• Activity
Please return all lines from the records below that include the string "middle".

• Data
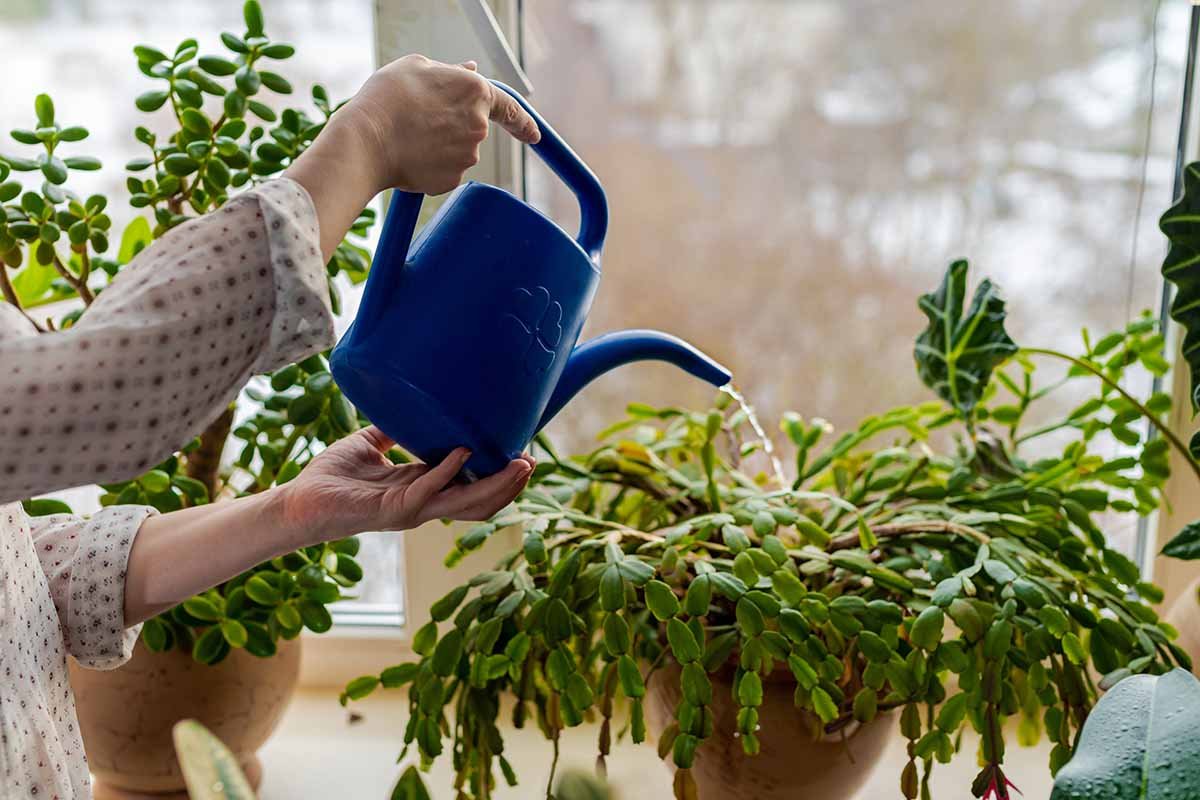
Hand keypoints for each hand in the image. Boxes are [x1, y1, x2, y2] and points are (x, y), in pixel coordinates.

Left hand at [278, 426, 533, 542]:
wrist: (298, 502)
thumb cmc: (332, 476)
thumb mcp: (370, 443)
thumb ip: (393, 427)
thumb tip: (410, 398)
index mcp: (423, 489)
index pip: (472, 488)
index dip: (500, 476)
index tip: (524, 456)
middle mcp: (423, 504)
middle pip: (479, 502)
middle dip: (509, 486)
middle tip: (532, 463)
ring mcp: (410, 510)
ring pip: (464, 505)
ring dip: (494, 485)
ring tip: (518, 465)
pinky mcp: (391, 510)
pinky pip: (427, 491)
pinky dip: (447, 471)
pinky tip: (462, 451)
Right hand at [334, 54, 539, 195]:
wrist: (366, 140)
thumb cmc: (388, 98)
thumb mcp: (416, 67)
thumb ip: (450, 72)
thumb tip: (469, 71)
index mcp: (475, 92)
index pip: (509, 108)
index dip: (522, 122)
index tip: (533, 135)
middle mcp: (478, 126)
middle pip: (471, 128)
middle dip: (450, 126)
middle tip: (417, 120)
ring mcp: (467, 156)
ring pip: (456, 151)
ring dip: (437, 145)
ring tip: (407, 135)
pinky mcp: (452, 180)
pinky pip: (444, 171)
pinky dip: (429, 165)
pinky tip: (408, 155)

• Exercise answer
middle mcp: (423, 504)
middle pip: (479, 502)
middle dip: (509, 486)
middle tip: (532, 463)
middle mcp: (478, 126)
middle pip: (471, 128)
middle dip: (450, 126)
middle tip: (417, 120)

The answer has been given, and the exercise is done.